*Task directions*
Go through the material under this sentence. Return every line holding "lines".

[[ Data to examine, beginning ]]

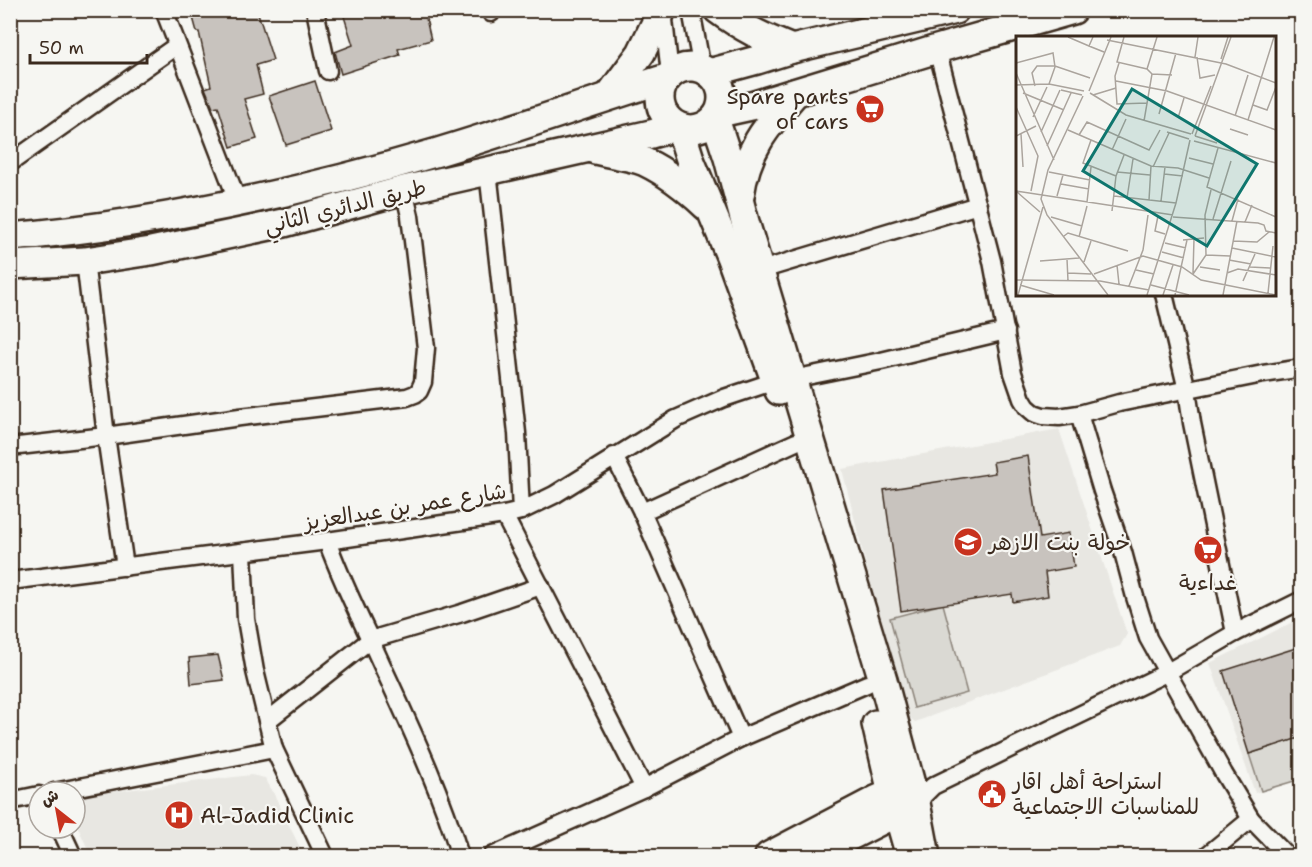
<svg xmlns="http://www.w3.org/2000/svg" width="1312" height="867" viewBox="0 0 1312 867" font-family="'Shantell Sans','Playpen Sans Arabic',sans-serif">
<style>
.built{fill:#e8e7e2}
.pitch{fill:#dad9d3;stroke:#8a8278;stroke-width:1.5}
.building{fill:#c8c3be;stroke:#3b2a1e;stroke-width:1.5}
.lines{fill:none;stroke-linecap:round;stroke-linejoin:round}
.minor-casing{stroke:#3b2a1e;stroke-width:21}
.primary-casing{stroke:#3b2a1e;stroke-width:32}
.minor{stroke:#f6f6f2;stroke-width:16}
.primary{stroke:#f6f6f2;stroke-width:27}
.labels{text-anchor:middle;stroke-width:4.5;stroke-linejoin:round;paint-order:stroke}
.poi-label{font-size:22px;fill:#3b2a1e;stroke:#f6f6f2;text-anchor:start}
.street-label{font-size:22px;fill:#3b2a1e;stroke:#f6f6f2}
.inset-road{fill:none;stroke:#aba49d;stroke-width:1.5}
.view{fill:#0f766e;fill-opacity:0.15;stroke:#0f766e;stroke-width:3}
.inset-edge{fill:none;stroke:#3b2a1e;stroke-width:3}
</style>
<rect width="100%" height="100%" fill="#f6f6f2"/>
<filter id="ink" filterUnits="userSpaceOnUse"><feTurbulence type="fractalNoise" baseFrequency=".0167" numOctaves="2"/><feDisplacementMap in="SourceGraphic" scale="12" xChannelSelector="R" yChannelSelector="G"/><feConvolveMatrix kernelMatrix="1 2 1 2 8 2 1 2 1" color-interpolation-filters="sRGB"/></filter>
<g filter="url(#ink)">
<g class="built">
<polygon points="1059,429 1127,634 1120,646 915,722 903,712 842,469"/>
<polygon points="1301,618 1301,779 1255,793 1210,663"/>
<polygon points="251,775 265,778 273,792 304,856 91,856 75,821 75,808 84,795"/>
</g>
<g class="pitch">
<polygon points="943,604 967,693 914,708 890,618"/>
<polygon points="1301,737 1301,779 1261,791 1249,754"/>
</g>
<g class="building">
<polygon points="191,10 257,10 273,60 256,65 263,94 244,99 257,139 231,147 218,106 213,107 205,88 211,86 199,32 197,32"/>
<polygon points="342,10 424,10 431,40 398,49 400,55 341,74 335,52 353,45"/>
<polygon points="315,81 331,131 286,145 269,96"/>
<polygon points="1028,456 1040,538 1069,533 1074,567 1045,572 1048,596 1013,602 1012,594 901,611 884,490 995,473 993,462"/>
<polygon points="1302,646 1302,737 1249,754 1223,671"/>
<polygon points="218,655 224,680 191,684 189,658"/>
</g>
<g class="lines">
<g class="minor-casing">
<g id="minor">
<polyline points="164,10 238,202"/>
<polyline points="315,10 328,71"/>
<polyline points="491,10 491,13"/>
<polyline points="691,10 702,69"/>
<polyline points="663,11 670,74"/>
<polyline points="937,49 992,261 1013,373 1022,399 1027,407 1034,413 1043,416 1059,417 1079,414 1119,403 1263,374 1302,368"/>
<polyline points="10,163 176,46"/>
<polyline points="488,171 517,433 521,511"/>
<polyline points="85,261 106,436 125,567"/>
<polyline points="761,270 978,205"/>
<polyline points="1164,294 1187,390 1192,423 1235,633"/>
<polyline points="1079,414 1102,491 1123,552 1135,597 1148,638 1224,774 1251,819 1287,856"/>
<polyline points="10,447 106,436 240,417 407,397 415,394 419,391 423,382 426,348 410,216 404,190"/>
<polyline points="614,456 642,512 741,738"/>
<polyline points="642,512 796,442"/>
<polyline points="504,515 644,788"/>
<path d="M327 541C340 576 355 608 371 641 403 712 438 782 460 856"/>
<polyline points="243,552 246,619 255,671 274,749 325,856"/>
<polyline points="10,581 327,541 504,515 521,511 554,495 676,419 724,398 763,385 881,361 1006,331"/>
<polyline points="267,721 370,640 462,613 541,586"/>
<polyline points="54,792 274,749"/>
<polyline points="10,801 39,795"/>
<polyline points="916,803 933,786 1166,673 1235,633 1302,600"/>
<polyline points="60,828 73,856"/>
<polyline points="492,856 644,788 741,738 867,684"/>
<polyline points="1206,856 1251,819"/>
</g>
</g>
<g class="primary-casing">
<g id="primary">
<path d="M718 10C742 28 764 38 792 49"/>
<circle cx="691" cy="98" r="31"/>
<polyline points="709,73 757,60 792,49 955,10"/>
<polyline points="609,96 641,53 662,10"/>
<polyline points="719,113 751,106 937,49 1073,10"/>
<polyline points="715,119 728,158 745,222 883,680 916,803 926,856"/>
<polyline points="680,128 691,162 730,256 779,391"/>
<path d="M595 150C610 154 632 156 645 162 668 173 688 189 706 206"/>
<path d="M740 196C746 150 766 127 795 93"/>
<path d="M10 237C156 224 298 193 438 152 515 129 590 102 667 78"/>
<polyline points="10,265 85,261 151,251 284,223 404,190 651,134 676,127"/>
<polyline points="876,724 892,793 910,856"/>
<polyline points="769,856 876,800 906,787"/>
<polyline points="811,856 912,805"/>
</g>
</g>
<use href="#minor" class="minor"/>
<use href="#primary" class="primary"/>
</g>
</g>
<defs>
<g id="supermarket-disc" transform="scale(1.5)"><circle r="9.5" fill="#c8321e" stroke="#f6f6f2"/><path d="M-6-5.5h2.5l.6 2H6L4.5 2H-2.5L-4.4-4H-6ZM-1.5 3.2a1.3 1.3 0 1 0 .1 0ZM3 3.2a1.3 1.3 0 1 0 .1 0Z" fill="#fff"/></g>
<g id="school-disc" transform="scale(1.5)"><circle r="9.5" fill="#c8321e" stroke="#f6f6f2"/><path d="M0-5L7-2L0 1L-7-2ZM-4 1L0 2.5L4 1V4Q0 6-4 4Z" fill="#fff"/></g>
<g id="civic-disc" transform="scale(1.5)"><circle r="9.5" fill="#c8321e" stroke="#f6f6f2"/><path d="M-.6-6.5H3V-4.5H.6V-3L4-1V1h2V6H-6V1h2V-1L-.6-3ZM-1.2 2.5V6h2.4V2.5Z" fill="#fff"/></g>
<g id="hospital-disc" transform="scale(1.5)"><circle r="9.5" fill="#c8321e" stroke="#f6f6f2"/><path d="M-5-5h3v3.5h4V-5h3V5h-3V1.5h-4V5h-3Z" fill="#fff"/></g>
</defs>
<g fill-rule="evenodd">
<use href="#supermarket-disc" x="870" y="109"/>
<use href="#school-disc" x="968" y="542"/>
<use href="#supermarket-disc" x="1208" y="550"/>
<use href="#civic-disc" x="992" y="794"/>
<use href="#hospital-disc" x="179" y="815"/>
</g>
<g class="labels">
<g class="poi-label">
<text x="849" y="104" text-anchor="end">Spare parts<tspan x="849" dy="25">of cars</tspan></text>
<text x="989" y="550">خولة بنت الازهر</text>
<text x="1208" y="590" text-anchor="middle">غداءية</text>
<text x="1013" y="789">استراحة أهل اقار<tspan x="1013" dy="25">للمناسبات الاجتماعية</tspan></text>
<text x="200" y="823">Al-Jadid Clinic</text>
</g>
<g class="street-label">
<text transform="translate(345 206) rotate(-14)" y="8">طريق الدائري الثاني</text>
<text transform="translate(405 506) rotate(-9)" y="8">شارع عمر بن عبدالعزيز</text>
</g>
</g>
<g transform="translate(1016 36)">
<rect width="260" height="260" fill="#f6f6f2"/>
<path class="inset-road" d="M52 1 73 10M77 1 73 10 88 16M108 1 101 26 131 33 136 38 128 85M91 4 210 28 260 47M179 21 182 1M181 21 184 42 199 39M205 23 212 1M0 27 37 17 39 31 33 48M103 27 99 40 101 68 131 67M131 33 141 1M0 37 38 124M136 38 156 39M100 45 151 55 260 94M0 49 33 48 68 55M19 50 16 37 21 30H39L74 42M45 54 66 59M73 55 95 1M7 57 48 74M74 57 110 79 175 98M77 59 100 52M67 60 32 134 25 163 31 179 92 259M237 69 251 74 260 51M0 71 22 120 15 155M143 78 160 17M219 80 232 39M17 81 31 51M162 82 168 62M232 84 258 1M214 93 232 99M52 94 135 130 162 132 193 142M25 96 44 54M151 96 173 103M5 98 7 131M176 98 195 50M63 99 71 86 133 114 144 94M0 100 20 90M179 100 215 1M179 100 201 107M75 104 67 127 100 140M178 105 260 127M31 110 55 57M202 112 191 151 260 181M96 114 110 83M173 122 197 128M137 131 153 97M33 136 74 144M101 136 134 139M148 138 167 140M45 148 73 153M0 155 157 179M1 156 24 176M41 160 47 139M98 160 160 167M111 162 117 123M133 164 135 130M145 165 149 131M71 166 75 131M96 175 100 140 108 119M142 180 139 195 149 198M35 181 66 190M157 181 242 187 248 189 250 195 260 197M197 183 215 125M216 185 222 163M229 186 236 169M48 200 52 197 112 215M63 201 71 170M167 204 188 202M217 205 241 206 253 196M149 207 170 212M216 212 260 221M146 216 168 222M190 219 214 220M51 223 52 245M213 224 235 228M24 225 63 222M68 226 75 205M101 229 103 248M184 231 204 234M234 231 254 232M120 234 138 238M52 237 75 238M177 237 178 203M211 237 222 233 260 239M78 238 127 220 166 231 185 244 260 259M177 238 190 219 189 179 195 154M0 244 84 245 133 254M227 245 239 218M4 249 38 259M135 249 173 259M113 250 127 214 132 179M252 257 257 210M2 259 27 171M131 259 160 167 174 104M147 259 157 229M159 259 171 204M207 259 221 185"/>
<path class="view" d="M116 53 241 128 191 210 67 135Z"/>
<rect width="260" height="260" class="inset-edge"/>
</g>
<rect width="1312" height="867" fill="none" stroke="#f6f6f2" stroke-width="36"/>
<rect x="18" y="18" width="1276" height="831" fill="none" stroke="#3b2a1e" stroke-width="2" filter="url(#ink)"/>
<g transform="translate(57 810) rotate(329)"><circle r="28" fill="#f6f6f2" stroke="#aba49d" stroke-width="1.5"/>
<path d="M0-4.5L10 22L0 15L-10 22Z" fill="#c8321e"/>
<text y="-9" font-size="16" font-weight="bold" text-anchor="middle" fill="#3b2a1e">ش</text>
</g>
<path d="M30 54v9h117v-9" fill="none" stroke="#3b2a1e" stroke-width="3"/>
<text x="39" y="54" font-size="18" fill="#3b2a1e" stroke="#f6f6f2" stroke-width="4.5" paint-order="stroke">50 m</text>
</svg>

[[ Data to examine, end ]]

*Output*
.lines{fill:none;stroke-linecap:round;stroke-linejoin:round}
<g class="lines">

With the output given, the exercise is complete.